S2 E11

453 45 26
                                    

37,4K okunma için gerçekten çok teşekkür ederim...<3 önceki bölüm çok sevilmedi sanırsam🤷🏻‍♀️ ama sorun değil yani banane şsnwuskwpmc 37K okunmaya ulaşmış olması bile bana çok yeterli geliyor. Şimdi o istediğim bölümü yazacağım. Olayı şimdi yazmaya karar verdim. Olay örgüsü boka giderken zaman da boka gidiyor harika!

Bella yatak odasında otururken bunalmış ve sıkılmıştı. Ayaklarını sürterek kapıya ilerlerken o sırada Natasha da tam kapıyı çalmak üzereydi.

"Hey, iyi misin? Seni kontrole geliyordum."

"Evet iyiyim, sadece şey...Onu o kafesten ne zaman çıkaracaksınız?"

Natasha tabletten bir şeyler yaparken Bella'nın sorusu ile ona döndü. "Onu tanımıyoruz, ayrıca orası bir kafes değil. Kötü insanların tutulduğu yer. Az kalsın seni öldürüyordu."

Natasha adımlarını hareket ettirmeye başladığında Bella da peşine takıldı.

"Sen deli misin? Onu bir kafeste tutuyorsunuz resmen. Ve o benim hayatımı kurtardı. Ayrıca onu tabii ki tanıyorum."

Natasha adımlarını durduğunda Bella hızını ayarlamayıp Natasha'ya çarpmıştı. "Onu tanımıyorsun. Ayrıca o bir kafes değil dedim sana." Bella sinirlenirken yukarı bakıp dudağını ısırdı. "Elbette tanıyorum, ona bir hayvanmış gibi muamale yapmayı da kes. O benim arkadaşım. O şu an yalnız ve korkuyor."

"Tamam arkadaşın hakkında neler biliyorsun?"

"Onun adı...Eddie. Eddie Brock. Gazeteci. Bundan birkaç yıl önce nişanlısını kaybetti. Bugün de dünya için dostu kendini feda etti."

"Ceset falan görmedik."

"Çünkü kötü adam ile birlikte kendini ateşlere attı. Öldüler...İkiside."

Bella'nın gözünden bir damla yaş akarken Natasha soğukkanlılığını korumaya çalışıyordu. "Onu serbest bırak."

Bella yalvaran gözlerle bakarken Natasha düz ve ciddi ifadesini korumaya devam ediyordu.

"Hayır."

"Natasha, o sadece bir insan. Onu saldıktan sonra ne düşünüyorsun bilmiyorum. Bizi öldürmesini mi? Burayı yerle bir etmesini mi?

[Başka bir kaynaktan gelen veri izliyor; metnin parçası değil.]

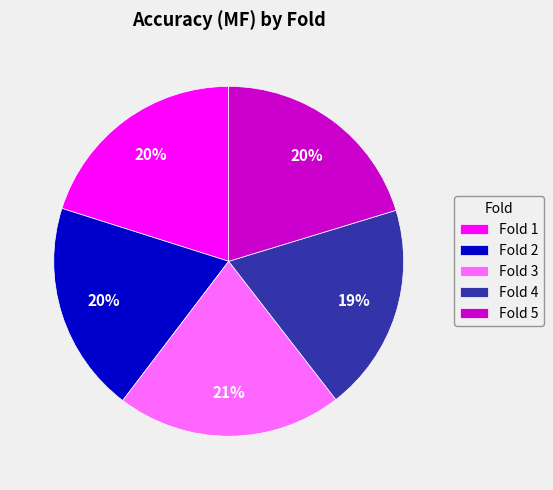

What percentage is the Fold 1 slice, to the nearest percent?

20%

Dünyayı yok edeceğini falan mı? O ne benim gibi ne de senin gibi bir canavar. Onu rahat bırak."

Natasha cevaplamayıp oradan ayrılırken Bella kolunu cimcikleyip kendini sakinleştirmeye çalışıyordu. "Biraz daha cimciklersen kolun moraracak seni aptal." Arkasını döndüğünde sesin sahibine baktı. "Bu seni neden ilgilendiriyor?"

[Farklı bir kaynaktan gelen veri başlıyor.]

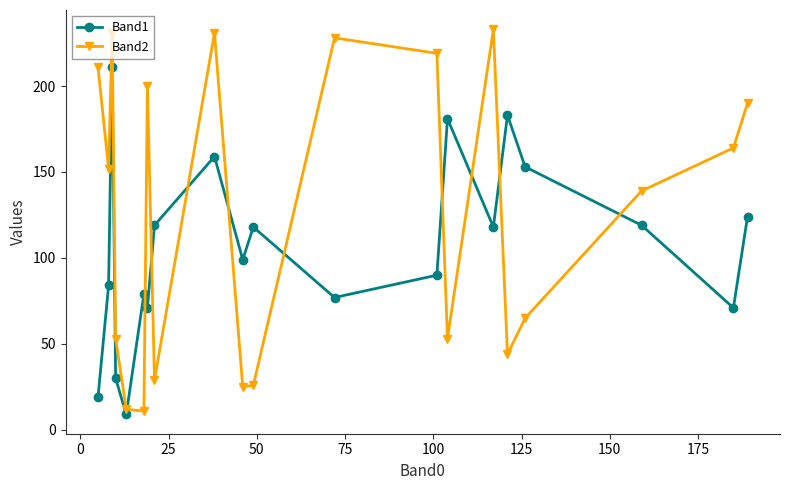

What is the difference between the maximum and second lowest values in the Band1 series?

192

"Bilirsin önceden yapıyor olsaydın, umrumda olmazdı ama şimdi iş arkadaşıyız. Dostluğumuz bilmem kaç yıl öncesine dayanıyor. Eh seni birazcık düşünüyorum diyelim." Loki gülümserken Bella kolunu bırakmıştı. "Aferin kızıma, şimdi sana bir teklifim var-"

"Reddediyorum."

"Ne? Ama daha söylemedim bile."

"Ne olduğu ile ilgilenmiyorum çünkü. Eğer önceden sorsaydın bi' düşünebilirdim."

"Dalga geçiyorsun öyle değil mi?"

Bella düz ifadesini korurken kafasını hafif sağına yatırdı. "Hayır."

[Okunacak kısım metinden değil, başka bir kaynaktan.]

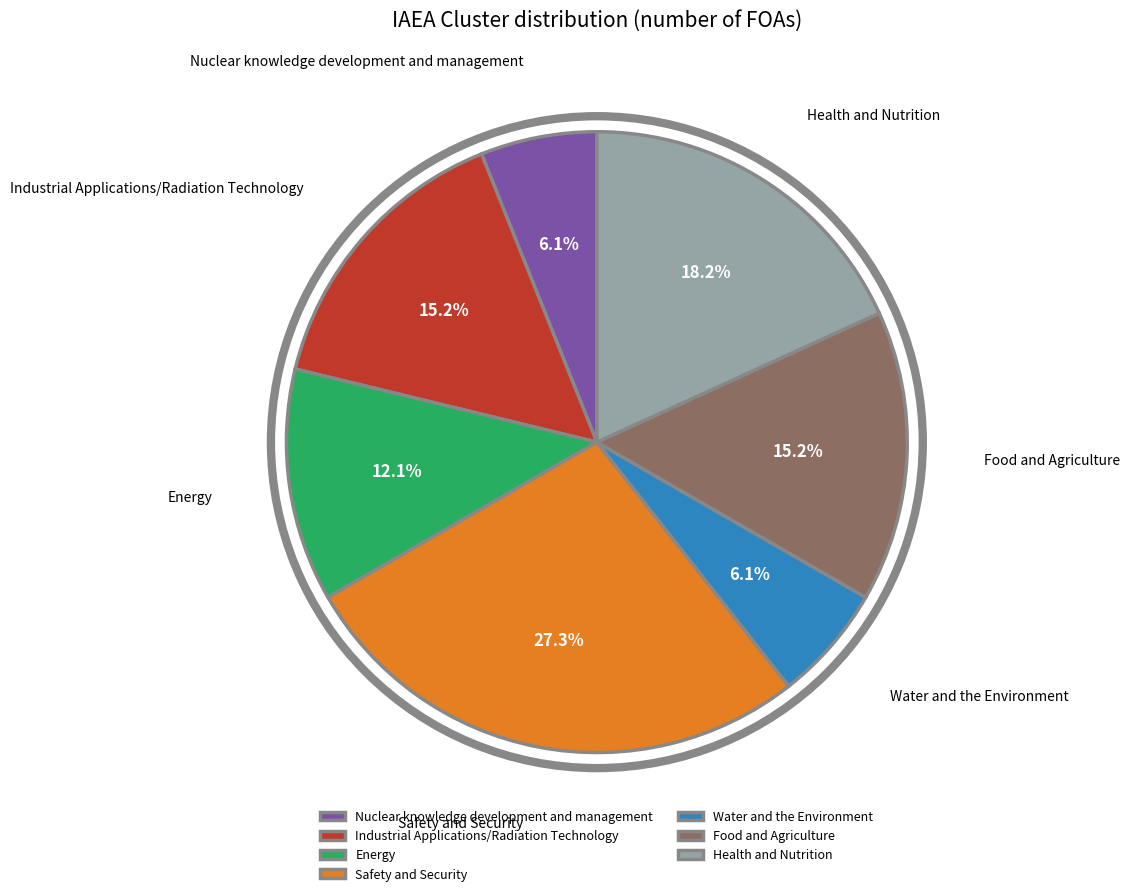

Is the sum of Energy and Health and Nutrition greater than half?

No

Bella hızlı adımlar atarak giderken Loki onu kolundan tutup geri çekmişti. "Hadi ama eğer bana yardım edersen bende senin arkadaşına yardım ederim. Natasha olmadan onu kurtaramazsın."

"Şifreyi eminim çözebilirim."

"Keşke o kadar basit olsa."

"O da ne demek?" Bella'nın kafası karışıp kaşlarını çatarken Loki ensesini kaşıyordu. "Natasha onu en güçlü kötü adamların olduğu hücreye koydu." Bella tek kaşını kaldırıp ona bakarken Loki iki elini kaldırıp 'ben yapmadım' diyerek kendini savunuyordu.